For every line of the material below, check for the string "application" and return the line if it is there.

** RECORDED DATA follows **

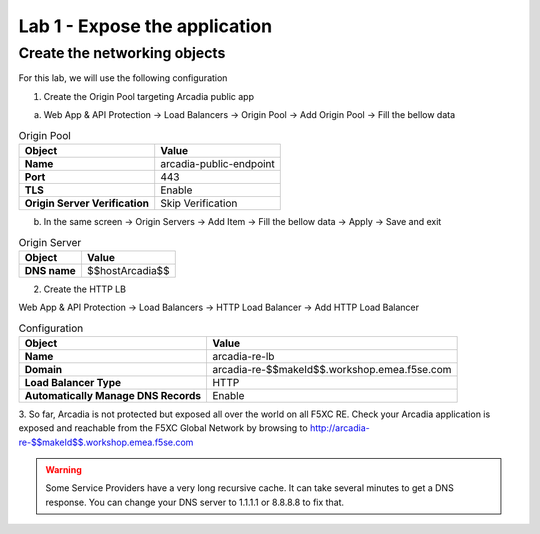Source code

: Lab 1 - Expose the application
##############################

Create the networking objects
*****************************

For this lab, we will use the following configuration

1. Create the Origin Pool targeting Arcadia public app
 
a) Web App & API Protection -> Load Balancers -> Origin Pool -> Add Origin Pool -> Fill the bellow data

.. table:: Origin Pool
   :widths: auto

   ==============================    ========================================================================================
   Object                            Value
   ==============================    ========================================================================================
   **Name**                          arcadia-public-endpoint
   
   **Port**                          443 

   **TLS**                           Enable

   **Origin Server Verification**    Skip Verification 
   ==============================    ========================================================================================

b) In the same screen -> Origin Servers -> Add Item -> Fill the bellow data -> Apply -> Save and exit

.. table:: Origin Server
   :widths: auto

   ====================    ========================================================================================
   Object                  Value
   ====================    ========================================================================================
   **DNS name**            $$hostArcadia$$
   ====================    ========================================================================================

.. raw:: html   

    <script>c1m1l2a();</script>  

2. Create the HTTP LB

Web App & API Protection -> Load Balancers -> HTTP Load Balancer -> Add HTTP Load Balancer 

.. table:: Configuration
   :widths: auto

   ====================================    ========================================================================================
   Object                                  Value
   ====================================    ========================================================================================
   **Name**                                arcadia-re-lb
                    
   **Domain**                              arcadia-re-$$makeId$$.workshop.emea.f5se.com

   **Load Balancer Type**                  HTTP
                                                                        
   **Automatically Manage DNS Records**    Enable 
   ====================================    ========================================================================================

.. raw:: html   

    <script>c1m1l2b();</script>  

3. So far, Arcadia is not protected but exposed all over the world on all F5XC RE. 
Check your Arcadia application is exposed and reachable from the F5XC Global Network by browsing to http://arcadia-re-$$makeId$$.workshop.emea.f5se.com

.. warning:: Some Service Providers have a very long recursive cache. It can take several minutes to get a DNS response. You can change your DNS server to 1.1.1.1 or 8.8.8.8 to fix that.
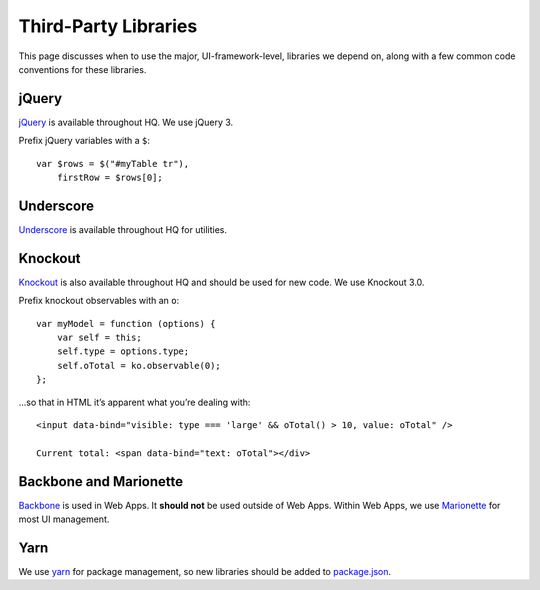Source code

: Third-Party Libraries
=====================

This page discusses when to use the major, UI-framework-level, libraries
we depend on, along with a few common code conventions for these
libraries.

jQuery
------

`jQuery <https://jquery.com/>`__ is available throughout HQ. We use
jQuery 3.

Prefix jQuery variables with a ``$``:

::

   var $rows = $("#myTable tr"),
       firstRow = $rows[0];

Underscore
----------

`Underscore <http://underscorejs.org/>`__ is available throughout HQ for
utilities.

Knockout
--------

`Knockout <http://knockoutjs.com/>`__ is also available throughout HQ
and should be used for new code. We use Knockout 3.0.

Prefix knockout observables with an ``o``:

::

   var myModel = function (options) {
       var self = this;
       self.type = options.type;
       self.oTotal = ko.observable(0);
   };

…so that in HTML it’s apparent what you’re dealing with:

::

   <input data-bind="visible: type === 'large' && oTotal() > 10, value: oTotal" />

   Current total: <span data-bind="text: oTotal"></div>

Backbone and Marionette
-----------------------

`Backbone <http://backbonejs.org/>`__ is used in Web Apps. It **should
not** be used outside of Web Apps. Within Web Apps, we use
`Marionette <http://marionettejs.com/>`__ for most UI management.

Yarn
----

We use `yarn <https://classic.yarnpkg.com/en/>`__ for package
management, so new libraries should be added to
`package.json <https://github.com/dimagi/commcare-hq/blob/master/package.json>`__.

** End of RECORDED DATA **

• _RESPONSE BELOW_
: Lab 1 - Expose the application
Check your Arcadia application is exposed and reachable from the F5XC Global Network by browsing to http://arcadia-re-$$makeId$$.workshop.emea.f5se.com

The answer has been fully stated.